TASK TO COMPLETE -
From the line containing "43) | 0.11 |" onward to the last line of the data below, copy each line exactly and add nothing.

[Saved data entries]
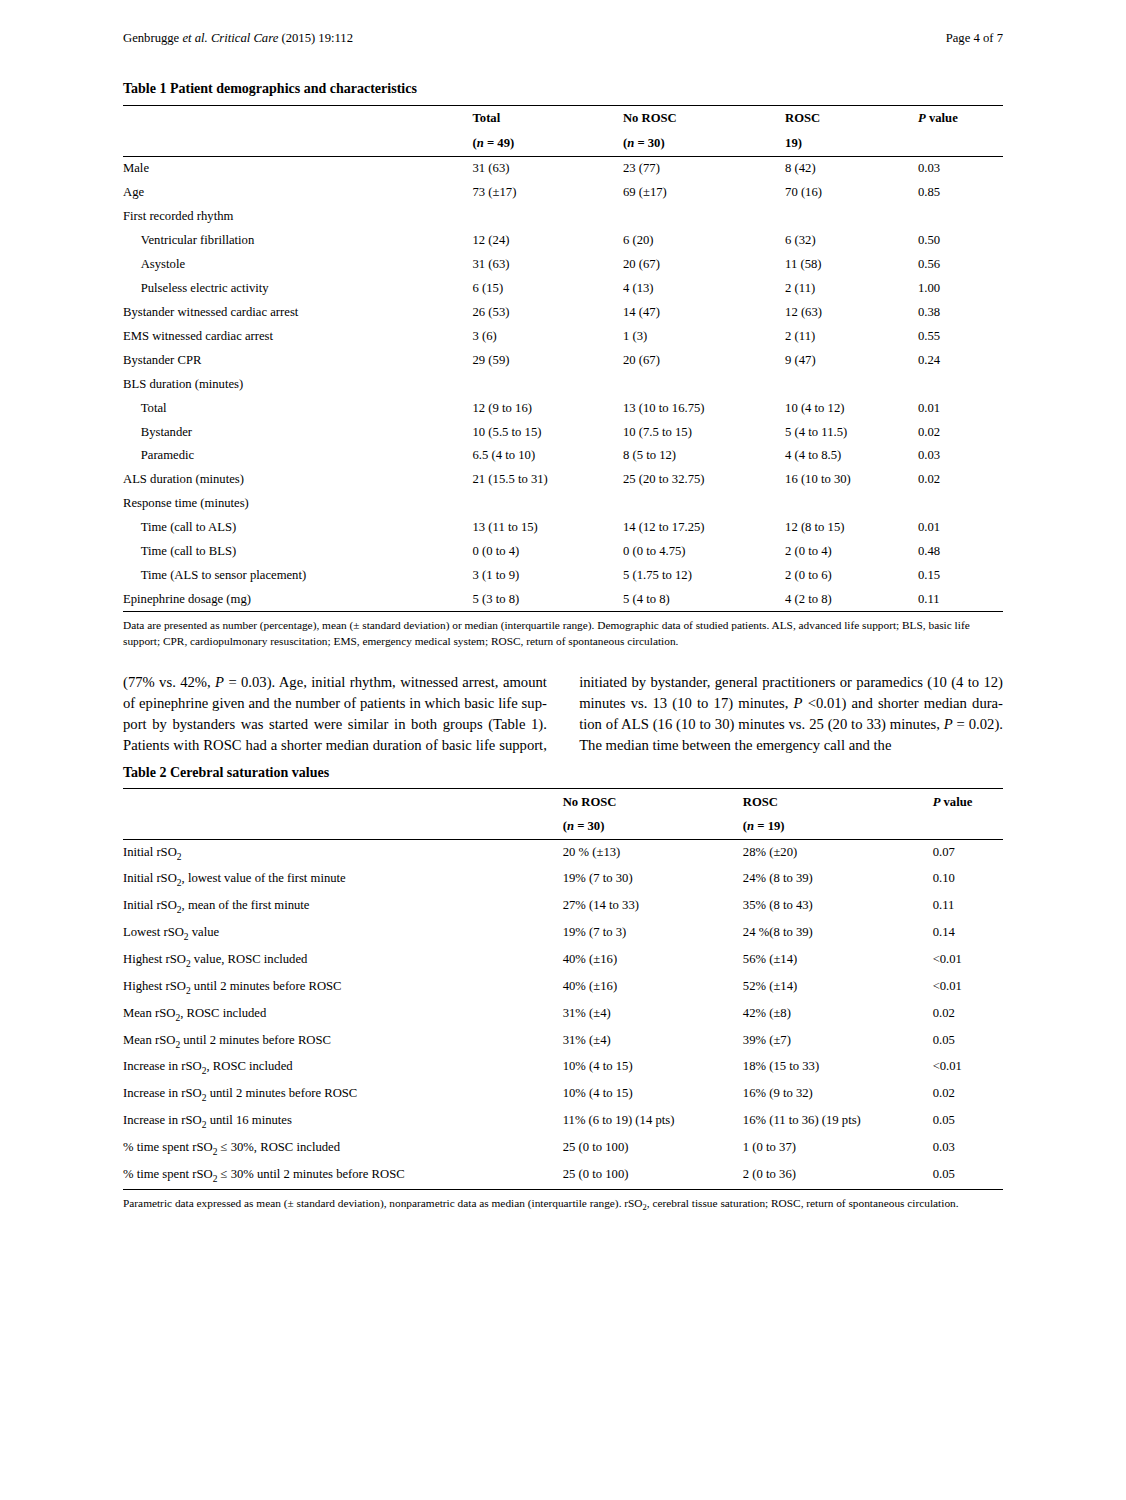Genbrugge et al. Critical Care (2015) 19:112
Page 4 of 7
Table 1 Patient demographics and characteristics
| | Total | No ROSC | ROSC | P value |
| --- | --- | --- | --- | --- |
| | ( n = 49) | ( n = 30) | 19) | |
| Male | 31 (63) | 23 (77) | 8 (42) | 0.03 |
| Age | 73 (±17) | 69 (±17) | 70 (16) | 0.85 |
| First recorded rhythm | | | | |
| Ventricular fibrillation | 12 (24) | 6 (20) | 6 (32) | 0.50 |
| Asystole | 31 (63) | 20 (67) | 11 (58) | 0.56 |
| Pulseless electric activity | 6 (15) | 4 (13) | 2 (11) | 1.00 |
| Bystander witnessed cardiac arrest | 26 (53) | 14 (47) | 12 (63) | 0.38 |
| EMS witnessed cardiac arrest | 3 (6) | 1 (3) | 2 (11) | 0.55 |
| Bystander CPR | 29 (59) | 20 (67) | 9 (47) | 0.24 |
| BLS duration (minutes) | | | | |
| Total | 12 (9 to 16) | 13 (10 to 16.75) | 10 (4 to 12) | 0.01 |
| Bystander | 10 (5.5 to 15) | 10 (7.5 to 15) | 5 (4 to 11.5) | 0.02 |
| Paramedic | 6.5 (4 to 10) | 8 (5 to 12) | 4 (4 to 8.5) | 0.03 |
| ALS duration (minutes) | 21 (15.5 to 31) | 25 (20 to 32.75) | 16 (10 to 30) | 0.02 |
| Response time (minutes) | | | | |
| Time (call to ALS) | 13 (11 to 15) | 14 (12 to 17.25) | 12 (8 to 15) | 0.01 |
| Time (call to BLS) | 0 (0 to 4) | 0 (0 to 4.75) | 2 (0 to 4) | 0.48 |
| Time (ALS to sensor placement) | 3 (1 to 9) | 5 (1.75 to 12) | 2 (0 to 6) | 0.15 |
| Epinephrine dosage (mg) | 5 (3 to 8) | 5 (4 to 8) | 4 (2 to 8) | 0.11 |
Data are presented as number (percentage), mean (± standard deviation) or median (interquartile range). Demographic data of studied patients. ALS, advanced life support; BLS, basic life support; CPR, cardiopulmonary resuscitation; EMS, emergency medical system; ROSC, return of spontaneous circulation.
(77% vs. 42%, P = 0.03). Age, initial rhythm, witnessed arrest, amount of epinephrine given and the number of patients in which basic life support by bystanders was started were similar in both groups (Table 1). Patients with ROSC had a shorter median duration of basic life support, initiated by bystander, general practitioners or paramedics (10 (4 to 12) minutes vs. 13 (10 to 17) minutes, P <0.01) and shorter median duration of ALS (16 (10 to 30) minutes vs. 25 (20 to 33) minutes, P = 0.02). The median time between the emergency call and the
Table 2 Cerebral saturation values
| | No ROSC | ROSC | P value |
| --- | --- | --- | --- |
| | ( n = 30) | ( n = 19) | |
| Initial rSO 2 | 20 % (±13) | 28% (±20) | 0.07 |
| Initial rSO 2 , lowest value of the first minute | 19% (7 to 30) | 24% (8 to 39) | 0.10 |
| Initial rSO 2 , mean of the first minute | 27% (14 to 33) | 35% (8 to 43) | 0.11 |
| Lowest rSO 2 value | 19% (7 to 3) | 24 %(8 to 39) | 0.14 |
| Highest rSO 2 value, ROSC included | 40% (±16) | 56% (±14) | <0.01 |
| Highest rSO 2 until 2 minutes before ROSC | 40% (±16) | 52% (±14) | <0.01 |
| Mean rSO 2 , ROSC included | 31% (±4) | 42% (±8) | 0.02 |
| Mean rSO 2 until 2 minutes before ROSC | 31% (±4) | 39% (±7) | 0.05 |
| Increase in rSO 2 , ROSC included | 10% (4 to 15) | 18% (15 to 33) | <0.01 |
| Increase in rSO 2 until 2 minutes before ROSC | 10% (4 to 15) | 16% (9 to 32) | 0.02 |
| Increase in rSO 2 until 16 minutes | 11% (6 to 19) (14 pts) | 16% (11 to 36) (19 pts) | 0.05 |
| % time spent rSO 2 ≤ 30%, ROSC included | 25 (0 to 100) | 1 (0 to 37) | 0.03 |
| % time spent rSO 2 ≤ 30% until 2 minutes before ROSC | 25 (0 to 100) | 2 (0 to 36) | 0.05 |
Parametric data expressed as mean (± standard deviation), nonparametric data as median (interquartile range). rSO2, cerebral tissue saturation; ROSC, return of spontaneous circulation.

OUTPUT OF THE TASK -
| Initial rSO 2 , mean of the first minute | 27% (14 to 33) | 35% (8 to 43) | 0.11 |
| Lowest rSO 2 value | 19% (7 to 3) | 24 %(8 to 39) | 0.14 |
| Highest rSO 2 value, ROSC included | 40% (±16) | 56% (±14) | <0.01 |
| Highest rSO 2 until 2 minutes before ROSC | 40% (±16) | 52% (±14) | <0.01 |
| Mean rSO 2 , ROSC included | 31% (±4) | 42% (±8) | 0.02 |
| Mean rSO 2 until 2 minutes before ROSC | 31% (±4) | 39% (±7) | 0.05 |
| Increase in rSO 2 , ROSC included | 10% (4 to 15) | 18% (15 to 33) | <0.01 |
| Increase in rSO 2 until 2 minutes before ROSC | 10% (4 to 15) | 16% (9 to 32) | 0.02 |
| Increase in rSO 2 until 16 minutes | 11% (6 to 19) (14 pts) | 16% (11 to 36) (19 pts) | 0.05 |
| % time spent rSO 2 ≤ 30%, ROSC included | 25 (0 to 100) | 1 (0 to 37) | 0.03 |
| % time spent rSO 2 ≤ 30% until 2 minutes before ROSC | 25 (0 to 100) | 2 (0 to 36) | 0.05 |
Parametric data expressed as mean (± standard deviation), nonparametric data as median (interquartile range). rSO2, cerebral tissue saturation; ROSC, return of spontaneous circulation.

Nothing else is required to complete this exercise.